A Sally le encantaba la representación de la Natividad en la iglesia. Le gustaba ver a los monjes vestidos como reyes orientales y de ángeles y pastores. Se reía como una loca cuando todos los falsos ídolos caían derribados con la llegada de la Sagrada Familia a Egipto. Pero lo mejor de todo era el obispo adolescente. El tercer día de Navidad los monjes vestían al más joven de los novicios con la indumentaria de obispo, y todo el mundo tenía que obedecerle.

La mayoría de las gentes de la ciudad esperaban en el recinto del priorato a que saliera el obispo adolescente. La costumbre era que diera órdenes a los ciudadanos de más edad y dignidad para que realizaran tareas bajas, como ir a coger leña o limpiar las cochiqueras. También se daba aires exagerados, haciendo gracias e insultando a quienes tenían autoridad. El año anterior hizo que el sacristán desplumara una gallina. El resultado fue hilarante, ya que éste no tenía la menor idea de cómo se hacía y había plumas por doquier.

Con gran solemnidad, apareció un muchacho de unos doce años, de sonrisa traviesa, vistiendo un ropón de seda púrpura y llevando un báculo de madera. Venía a hombros de dos monjes y llevaba tras de sí al resto del monasterio. Todo el mundo aplaudió y lanzó vítores. Lo primero que hizo fue señalar al prior Philip.

—¡Tú, muchacho! ¡Ve al establo y almohaza al asno!

Hubo un estallido de risas. Todo el mundo sabía que el viejo asno tenía un genio de todos los demonios y que jamás se le había cepillado.

—Sí, mi señor obispo —dijo el prior Philip, y con una mueca sonriente, se encaminó a realizar su tarea.

—¡Adelante! —ordenó el obispo adolescente.

La procesión salió fuera del recinto del priorato, con los ciudadanos a la zaga.
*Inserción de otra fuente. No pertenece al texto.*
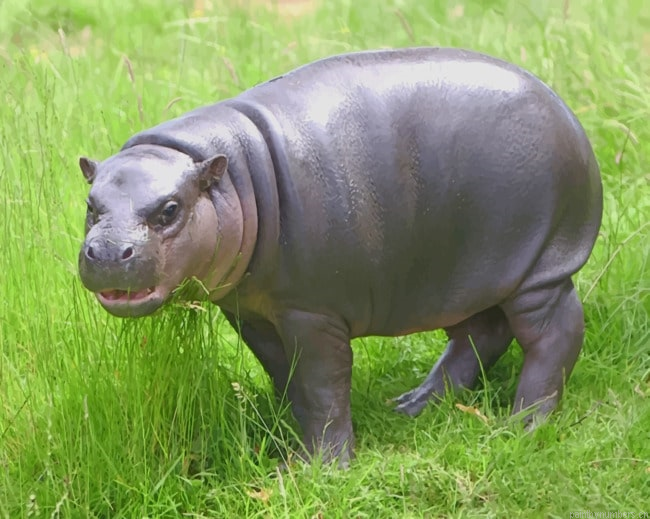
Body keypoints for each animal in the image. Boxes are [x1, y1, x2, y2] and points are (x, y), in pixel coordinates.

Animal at [78, 47, 603, 465]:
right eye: (90, 204)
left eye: (170, 209)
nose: (107, 251)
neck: (234, 178)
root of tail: (563, 109)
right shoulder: (251, 310)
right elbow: (284, 374)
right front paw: (284, 434)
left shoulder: (312, 313)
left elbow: (322, 382)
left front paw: (320, 466)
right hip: (474, 273)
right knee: (481, 333)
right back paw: (412, 405)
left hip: (539, 265)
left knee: (553, 334)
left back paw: (524, 425)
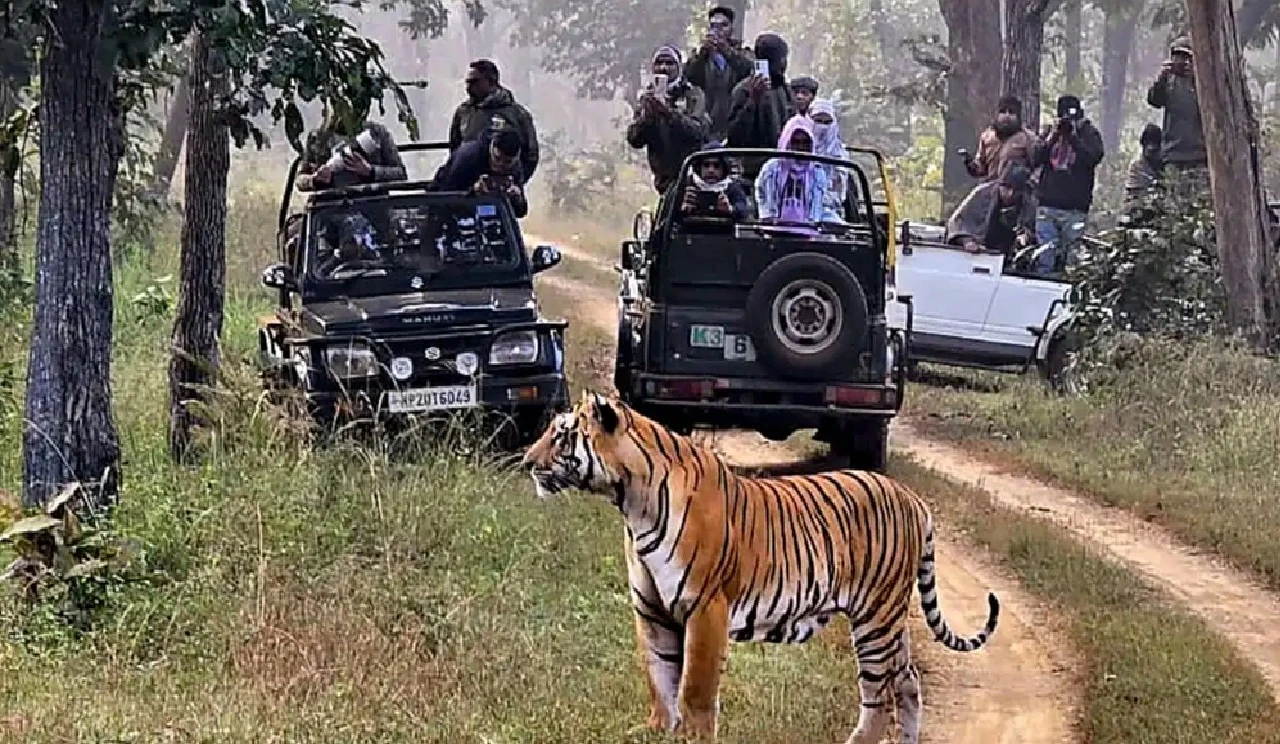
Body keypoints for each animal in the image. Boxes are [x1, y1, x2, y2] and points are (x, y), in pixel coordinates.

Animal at [520, 390, 1000, 743]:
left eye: (561, 436)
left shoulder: (706, 608)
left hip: (876, 618)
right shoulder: (652, 611)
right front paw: (656, 731)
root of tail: (913, 498)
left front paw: (692, 737)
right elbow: (660, 680)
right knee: (908, 682)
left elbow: (694, 690)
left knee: (879, 698)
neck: (630, 503)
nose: (525, 461)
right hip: (889, 620)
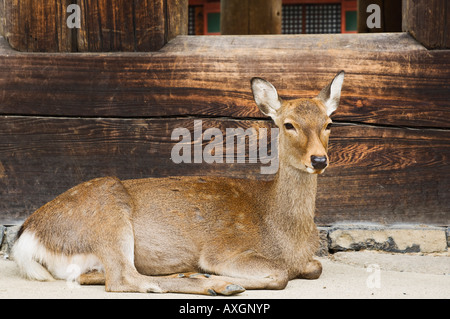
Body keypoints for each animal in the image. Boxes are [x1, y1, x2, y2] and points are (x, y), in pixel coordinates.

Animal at [13, 71, 344, 296]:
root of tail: (27, 238)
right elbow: (280, 275)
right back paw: (215, 284)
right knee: (122, 278)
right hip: (107, 216)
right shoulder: (223, 248)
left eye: (329, 123)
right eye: (288, 124)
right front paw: (216, 277)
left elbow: (315, 266)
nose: (319, 160)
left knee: (96, 276)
Algunas gentes se ocultaban y echaban el cerrojo a sus puertas por temor a que los eligieran para hacer algún trabajo desagradable. Pero entonces se perdían la diversión. Allí se encontraba toda la familia de Sally. Sus padres, su hermano Tommy, la tía Martha e incluso el tío Richard que había regresado inesperadamente a casa la noche anterior.

El obispo adolescente los condujo primero a la cervecería, visita que era tradicional. Pidió cerveza gratis para él y para todos los novicios. El cervecero se la dio de buena gana.